What a tangled web Tyran spun! When the ATF told him in 2012 that he was need to testify before a grand jury, and that his grace period was running out – meaning he would be indicted on the drug charge soon – Tyran disappeared for about six months. He surfaced only after the government had finished several trials, and word was out on the street that he was a snitch. The government suspected he came forward because he needed government protection.
Tyran tried to make a plea deal with the government, but prosecutors were pretty steamed at him and refused to do so.
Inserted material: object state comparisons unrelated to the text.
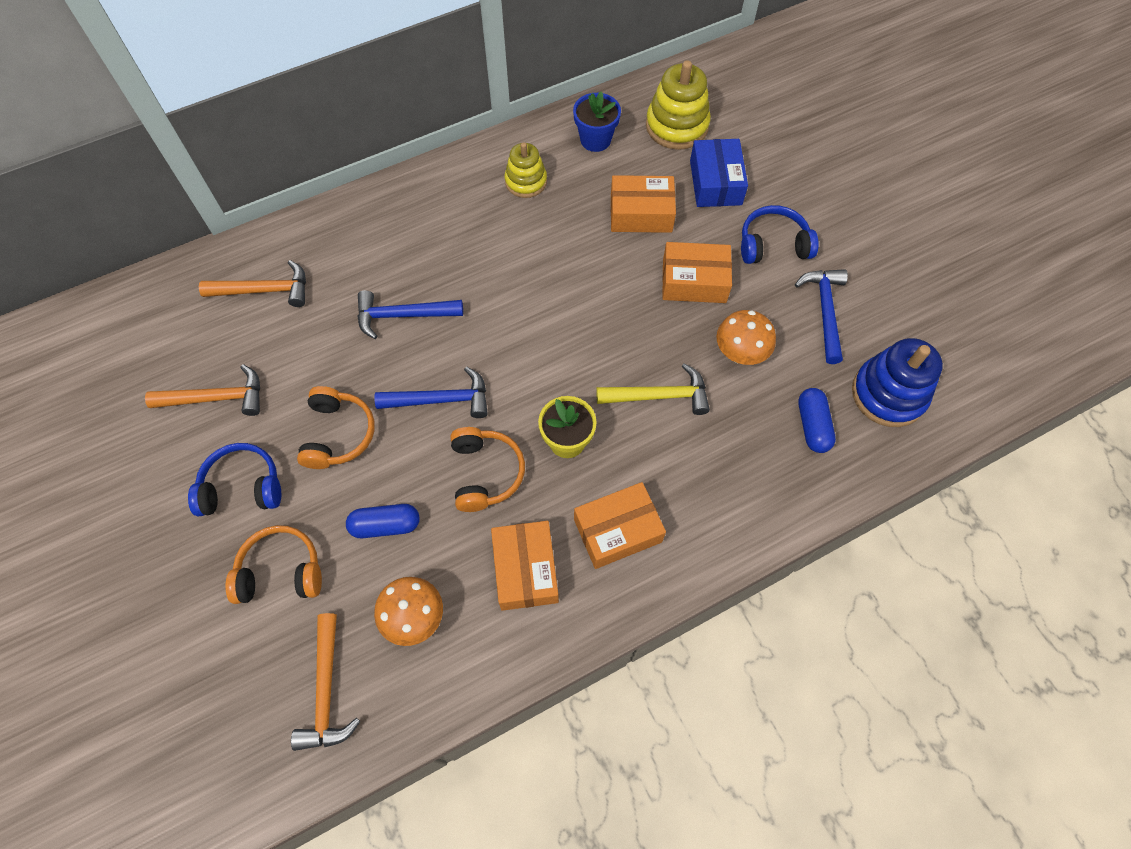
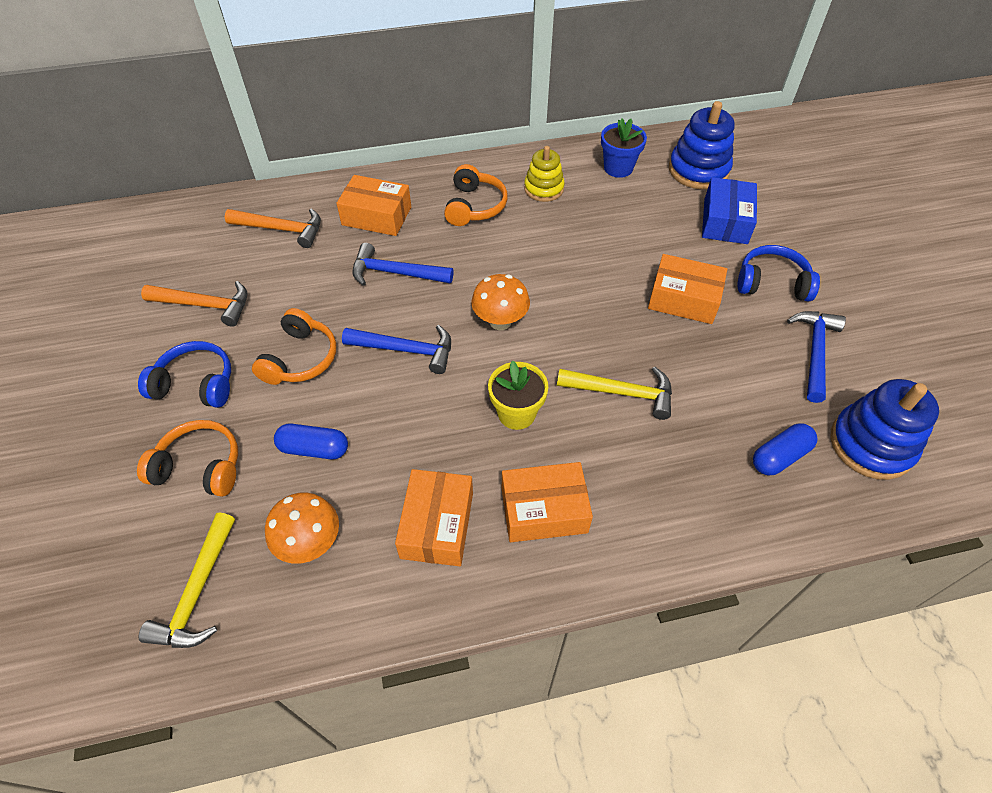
camera: 15 degrees right, 10 degrees down
(326, 691) = (197, 592): orange hammer -> yellow hammer
(485, 473) = (426, 424): orange headphones -> orange headphones (474, 206)
(641, 213) = (645, 233): orange box -> orange box (376, 216)
(676, 126) = (698, 170): yellow stacking toy -> blue stacking toy
(740, 353) = (715, 372): orange mushroom -> orange mushroom (500, 321)
(812, 425) = (780, 456): blue capsule -> blue capsule turned 45 degrees clockwise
So he pled guilty without benefit of a deal, and was sentenced to 20 years and change.
Tyran complained that he should have gotten the benefit of a sentence reduction motion from the Feds. Last week, the 7th Circuit turned him down.
The Court started by observing that district courts have limited authority to review a prosecutor’s refusal to file a substantial‐assistance motion, and may grant a remedy only if the refusal is based on an unconstitutional motive, or if it is “not rationally related to any legitimate Government end.” The burden is on the defendant to make a “substantial threshold showing” that the government improperly withheld a substantial‐assistance motion before he can receive a remedy.
Tyran argued that the government withheld his sentence reduction for reasons “not rationally related to any legitimate Government end.” The Circuit, however, found two very good reasons not to reward Tyran. First, he gamed the tyro ATF supervising agent by manipulating who he targeted to avoid ensnaring family members, friends and some of the higher-level gun movers the ATF really wanted to catch. Second, Tyran “disappeared for over six months, right after being told he was going to be indicted and needed to testify at a grand jury hearing. While Tyran claims he had to have an operation during that time and that his wife turned off his cell‐phone, even his own attorney acknowledged that Patton could have acted more promptly in getting in touch with the government following his surgery. Both rationales support the government’s decision not to move for a reduced sentence.”
Tyran argued he should have been granted a hearing in which he could develop his claim that the government’s withholding of the sentence reduction motion was illegitimate. The Court said he had it backwards: “A defendant has no right to discovery or an evidentiary hearing unless he makes a substantial threshold showing of an improper motive. Tyran failed to make such a showing. In fact, he did not even argue to the district court that the government’s rationale for refusing to move for a substantial-assistance reduction was unrelated to a legitimate government end. Instead, Tyran merely argued that he deserved the reduction because he provided the government with substantial assistance which led to the prosecution of seven individuals and taking 60 guns off the street.”